For a GS500,,,a guy on ebay has an ’09 complete fork he claims from an Unwrecked bike.Nice fork.
There’s cheaper stuff out there,,,,but this is a fair deal.
And it’ll Plug & Play,,,,no need for seals or rebuild,,,or Rusty Legs,etc
No sales pitch,,,just saying
Sorry I dont have a more encouraging answer,,
But on the subject of Fork Transplants I’m generally pessimistic.
Do leave your question Open,,,there’s a good chance someone will have a better answer.
As far as the Bike,,,if it’s a really good deal and you would WANT something like that,,,,,dont let it get away from you for lack of a cheap,immediately available fork.
They pop up all the time,,,and there’s plenty Other resources besides Ebay.
Lottsa Bike Salvage Co’s have parts-search services.
A bit of patience w/ a bit of effeort,,I’m sure you can turn up The “Right” fork deal,,for You.
GS500 is a very nice bike & worth the effort to make it all work out,,,in my opinion.
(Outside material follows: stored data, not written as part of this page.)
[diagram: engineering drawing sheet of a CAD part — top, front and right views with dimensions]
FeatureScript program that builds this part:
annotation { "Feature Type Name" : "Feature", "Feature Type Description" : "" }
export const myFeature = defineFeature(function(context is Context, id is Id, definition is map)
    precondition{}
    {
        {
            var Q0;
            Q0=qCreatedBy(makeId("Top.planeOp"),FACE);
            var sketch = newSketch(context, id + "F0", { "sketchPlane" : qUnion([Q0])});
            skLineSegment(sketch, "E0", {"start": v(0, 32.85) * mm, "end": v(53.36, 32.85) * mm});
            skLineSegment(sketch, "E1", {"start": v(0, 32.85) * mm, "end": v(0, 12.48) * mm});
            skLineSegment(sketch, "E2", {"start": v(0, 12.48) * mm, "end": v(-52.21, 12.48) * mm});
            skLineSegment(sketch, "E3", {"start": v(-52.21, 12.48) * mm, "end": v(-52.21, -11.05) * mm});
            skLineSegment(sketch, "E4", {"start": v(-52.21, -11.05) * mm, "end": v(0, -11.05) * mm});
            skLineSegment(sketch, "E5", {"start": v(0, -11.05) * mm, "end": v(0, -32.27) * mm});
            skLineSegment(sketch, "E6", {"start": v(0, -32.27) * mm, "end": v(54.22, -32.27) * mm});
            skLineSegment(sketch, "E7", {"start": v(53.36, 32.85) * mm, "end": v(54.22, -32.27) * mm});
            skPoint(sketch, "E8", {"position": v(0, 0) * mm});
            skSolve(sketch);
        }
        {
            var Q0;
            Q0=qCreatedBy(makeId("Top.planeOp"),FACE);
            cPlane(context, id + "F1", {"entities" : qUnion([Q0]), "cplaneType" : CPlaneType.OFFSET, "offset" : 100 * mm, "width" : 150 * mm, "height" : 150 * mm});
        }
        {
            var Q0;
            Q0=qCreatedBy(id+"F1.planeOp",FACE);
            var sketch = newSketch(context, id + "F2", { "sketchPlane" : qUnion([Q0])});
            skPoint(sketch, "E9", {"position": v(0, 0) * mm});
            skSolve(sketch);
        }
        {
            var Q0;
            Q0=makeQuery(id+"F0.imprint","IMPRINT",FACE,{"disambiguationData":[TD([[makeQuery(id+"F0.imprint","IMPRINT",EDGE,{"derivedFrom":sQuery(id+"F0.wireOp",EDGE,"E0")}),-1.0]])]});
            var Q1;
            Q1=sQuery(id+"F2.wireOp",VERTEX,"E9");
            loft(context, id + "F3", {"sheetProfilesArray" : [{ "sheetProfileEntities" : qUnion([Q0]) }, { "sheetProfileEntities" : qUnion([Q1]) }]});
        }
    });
Motorbike Fork Compressed? Whilst changing my fork oil I pumped the fork to remove any excess oil when it got stuck in the compressed position. It seems thoroughly stuck. How can I free it?
I should have been more specific. The forks are apart. Spring and oil etc out. But the fork tube is stuck entirely down in the stanction. Apparently they can stick like crazy but as its stuck down I can’t remove the drain allen bolt at the bottom of the stanction.
That is not good.
Forks can only stick if there is something bent or broken.
Your fork tubes can be bent. Your damping rods might be bent. Your fork spring(s) might be broken.
Put the bike up on a center stand or milk crates. Remove the front wheel (be careful you might only have one fork tube with the problem, if this is the case the other tube will attempt to extend when you remove the front wheel). Loosen up the triple clamps holding the fork tubes. Remove the tube(s) that are not extending. Place one fork tube at a time into a vice holding the lower slider tube. Remove the fork cap – WARNING – if the fork tube is partialy compressed the fork cap is going to be under tremendous pressure. You may not be able to get it off. If it is threaded, you may damage the threads. If it is held in by a circlip you may not be able to apply enough pressure to get the circlip out. If you can’t get the fork cap off you can then go for the damping rod locking bolt. On the bottom of the slider tube is the damping rod locking bolt. Remove this bolt – WARNING! This tube is under great pressure and when you release the damping rod locking bolt, the spring will extending – if you were unable to remove the spring from the fork cap. This will release the fork tube with a tremendous amount of pressure. It will shoot across the shop. You will then be able to pull the fork tube out of the slider tube. Repeat (if necessary) the other tube. Once you have the fork tubes apart you will be able to see what is bent and/or broken.